Evaluating the SPIKES Model for Improving Peer-to-Peer Feedback Among Internal Medicine Residents: a Randomized Controlled Trial

J Gen Intern Med. 2021 Jan 27. doi: 10.1007/s11606-020-06459-w. Online ahead of print.


Background: Feedback improves trainee clinical performance, but the optimal way to provide it remains unclear. Peer feedback offers unique advantages but comes with significant challenges including a lack of rigorously studied methods. The SPIKES framework is a communication tool adapted from the oncology and palliative care literature for teaching trainees how to lead difficult conversations.

Objective: To determine if a brief educational intervention focused on the SPIKES framework improves peer feedback between internal medicine trainees on inpatient medicine services as compared to usual practice.

Design: Randomized, controlled trial at an academic medical center during academic year 2017-2018.

Participants: Seventy-five PGY1 and 49 PGY2 internal medicine trainees were enrolled. PGY2s were randomized 1:1 to the intervention or control group.

Intervention: The intervention entailed a 30-min, case-based didactic on the SPIKES framework followed by a refresher email on SPIKES sent to PGY2s before each inpatient medicine rotation. PGY1s were blinded as to which PGY2s underwent the training.

Main measures: The primary outcome was PGY1 evaluation of the extent of feedback provided by PGY2s. Secondary outcomes included PGY1 report of feedback quality and PGY2 self-report of feedback quantity and quality. Outcomes were obtained via anonymous online survey and reported using a Likert scale with a range of one to four.

Key results: PGY1s completed 207 surveys (51% response rate) and PGY2s completed 61 surveys (42% response rate). PGY1s reported a higher extent of feedback (2.5 vs 2.2; p = 0.02; Cohen's d = 0.31), more specific feedback (2.3 vs 2.0; p < 0.01; d = 0.33), and higher satisfaction with feedback (2.6 vs 2.2; p < 0.01; d = 0.47) from intervention PGY2s.
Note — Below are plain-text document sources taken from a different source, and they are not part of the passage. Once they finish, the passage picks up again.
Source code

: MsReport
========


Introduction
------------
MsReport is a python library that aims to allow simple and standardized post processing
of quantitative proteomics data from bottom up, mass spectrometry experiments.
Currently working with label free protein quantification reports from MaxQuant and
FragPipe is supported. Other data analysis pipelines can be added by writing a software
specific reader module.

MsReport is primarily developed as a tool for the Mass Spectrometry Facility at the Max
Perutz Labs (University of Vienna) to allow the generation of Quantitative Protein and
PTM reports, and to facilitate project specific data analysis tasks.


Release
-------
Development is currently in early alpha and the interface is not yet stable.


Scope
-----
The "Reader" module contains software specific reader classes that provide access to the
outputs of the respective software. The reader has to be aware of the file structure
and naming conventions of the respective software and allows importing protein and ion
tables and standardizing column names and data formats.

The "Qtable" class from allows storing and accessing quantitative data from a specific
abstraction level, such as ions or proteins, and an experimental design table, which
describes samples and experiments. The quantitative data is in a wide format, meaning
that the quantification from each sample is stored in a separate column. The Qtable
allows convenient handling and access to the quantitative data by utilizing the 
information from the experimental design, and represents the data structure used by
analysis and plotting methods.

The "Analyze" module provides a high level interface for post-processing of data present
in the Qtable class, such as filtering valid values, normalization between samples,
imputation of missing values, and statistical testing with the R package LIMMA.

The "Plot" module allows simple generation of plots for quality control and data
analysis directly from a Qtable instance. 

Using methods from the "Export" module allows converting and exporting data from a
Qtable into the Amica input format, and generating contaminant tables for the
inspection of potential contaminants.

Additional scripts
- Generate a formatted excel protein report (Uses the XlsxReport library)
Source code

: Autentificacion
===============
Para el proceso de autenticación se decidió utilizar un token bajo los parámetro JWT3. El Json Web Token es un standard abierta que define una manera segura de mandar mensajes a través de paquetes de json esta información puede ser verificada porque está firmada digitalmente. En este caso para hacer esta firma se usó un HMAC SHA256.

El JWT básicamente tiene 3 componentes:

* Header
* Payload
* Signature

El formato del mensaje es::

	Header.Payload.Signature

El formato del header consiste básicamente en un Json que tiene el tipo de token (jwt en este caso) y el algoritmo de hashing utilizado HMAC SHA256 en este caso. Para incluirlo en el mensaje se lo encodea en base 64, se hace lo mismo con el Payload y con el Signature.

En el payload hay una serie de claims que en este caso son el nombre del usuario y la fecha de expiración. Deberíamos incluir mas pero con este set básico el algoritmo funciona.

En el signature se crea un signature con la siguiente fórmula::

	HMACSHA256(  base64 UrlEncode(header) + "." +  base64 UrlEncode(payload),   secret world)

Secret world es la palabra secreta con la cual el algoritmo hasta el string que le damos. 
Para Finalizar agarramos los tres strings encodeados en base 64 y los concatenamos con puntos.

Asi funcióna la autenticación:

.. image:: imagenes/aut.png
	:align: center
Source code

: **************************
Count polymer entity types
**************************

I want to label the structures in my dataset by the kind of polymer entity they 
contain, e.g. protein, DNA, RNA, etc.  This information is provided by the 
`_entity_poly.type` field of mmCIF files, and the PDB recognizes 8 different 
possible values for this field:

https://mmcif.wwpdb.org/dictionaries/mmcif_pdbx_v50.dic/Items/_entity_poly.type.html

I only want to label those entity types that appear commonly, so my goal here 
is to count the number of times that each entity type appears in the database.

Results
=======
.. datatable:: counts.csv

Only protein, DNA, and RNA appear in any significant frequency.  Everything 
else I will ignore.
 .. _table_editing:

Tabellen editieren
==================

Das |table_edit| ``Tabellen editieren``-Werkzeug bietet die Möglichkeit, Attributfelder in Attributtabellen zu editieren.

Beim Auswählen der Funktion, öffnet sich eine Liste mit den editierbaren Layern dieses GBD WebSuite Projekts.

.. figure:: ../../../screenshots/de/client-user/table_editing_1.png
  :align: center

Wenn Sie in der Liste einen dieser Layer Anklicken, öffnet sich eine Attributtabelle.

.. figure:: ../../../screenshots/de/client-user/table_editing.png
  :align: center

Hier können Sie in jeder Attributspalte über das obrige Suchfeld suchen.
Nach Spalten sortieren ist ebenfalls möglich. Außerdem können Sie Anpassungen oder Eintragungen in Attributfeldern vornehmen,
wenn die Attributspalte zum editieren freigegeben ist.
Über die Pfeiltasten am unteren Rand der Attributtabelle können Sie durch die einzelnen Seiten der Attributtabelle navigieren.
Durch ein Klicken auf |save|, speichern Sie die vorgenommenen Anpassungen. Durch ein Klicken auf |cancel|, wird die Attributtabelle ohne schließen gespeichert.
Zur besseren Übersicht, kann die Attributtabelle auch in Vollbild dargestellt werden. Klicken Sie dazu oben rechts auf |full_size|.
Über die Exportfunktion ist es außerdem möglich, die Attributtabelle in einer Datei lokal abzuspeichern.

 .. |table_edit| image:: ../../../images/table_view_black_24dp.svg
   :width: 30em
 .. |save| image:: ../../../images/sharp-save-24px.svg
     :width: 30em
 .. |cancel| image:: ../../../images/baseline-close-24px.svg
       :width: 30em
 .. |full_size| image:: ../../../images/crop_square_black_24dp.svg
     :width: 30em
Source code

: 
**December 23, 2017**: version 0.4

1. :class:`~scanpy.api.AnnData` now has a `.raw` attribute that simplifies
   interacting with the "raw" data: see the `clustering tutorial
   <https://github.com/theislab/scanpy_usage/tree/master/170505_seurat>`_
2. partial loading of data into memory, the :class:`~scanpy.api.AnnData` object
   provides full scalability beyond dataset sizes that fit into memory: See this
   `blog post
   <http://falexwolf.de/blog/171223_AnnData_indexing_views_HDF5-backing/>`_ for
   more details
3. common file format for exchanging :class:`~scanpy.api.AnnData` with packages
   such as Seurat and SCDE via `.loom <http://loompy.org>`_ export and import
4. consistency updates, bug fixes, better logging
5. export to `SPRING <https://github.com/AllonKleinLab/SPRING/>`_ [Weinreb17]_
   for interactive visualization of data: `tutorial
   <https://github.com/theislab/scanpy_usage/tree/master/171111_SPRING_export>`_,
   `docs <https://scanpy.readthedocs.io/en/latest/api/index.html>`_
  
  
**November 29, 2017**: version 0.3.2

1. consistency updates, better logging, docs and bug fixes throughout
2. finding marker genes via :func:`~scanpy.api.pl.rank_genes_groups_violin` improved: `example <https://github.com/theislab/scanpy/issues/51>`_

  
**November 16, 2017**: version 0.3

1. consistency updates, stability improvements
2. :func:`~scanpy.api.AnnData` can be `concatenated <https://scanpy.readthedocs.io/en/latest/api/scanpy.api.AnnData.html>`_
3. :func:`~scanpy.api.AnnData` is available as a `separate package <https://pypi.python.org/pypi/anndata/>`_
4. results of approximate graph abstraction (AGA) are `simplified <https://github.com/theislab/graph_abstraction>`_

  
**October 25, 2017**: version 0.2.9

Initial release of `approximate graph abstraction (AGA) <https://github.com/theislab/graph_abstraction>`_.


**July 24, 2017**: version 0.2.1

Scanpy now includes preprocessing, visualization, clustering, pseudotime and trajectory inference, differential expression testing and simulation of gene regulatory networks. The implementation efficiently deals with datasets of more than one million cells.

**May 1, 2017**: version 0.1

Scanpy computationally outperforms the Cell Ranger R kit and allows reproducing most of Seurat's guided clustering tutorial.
There were no significant differences in PGY2 self-reported outcomes.

Conclusions: With modest implementation requirements and notable limitations, a brief educational intervention focused on SPIKES increased PGY1 perception of the extent, specificity, and satisfaction with feedback from PGY2s.

Keywords: graduate medical education; peer feedback; surveys.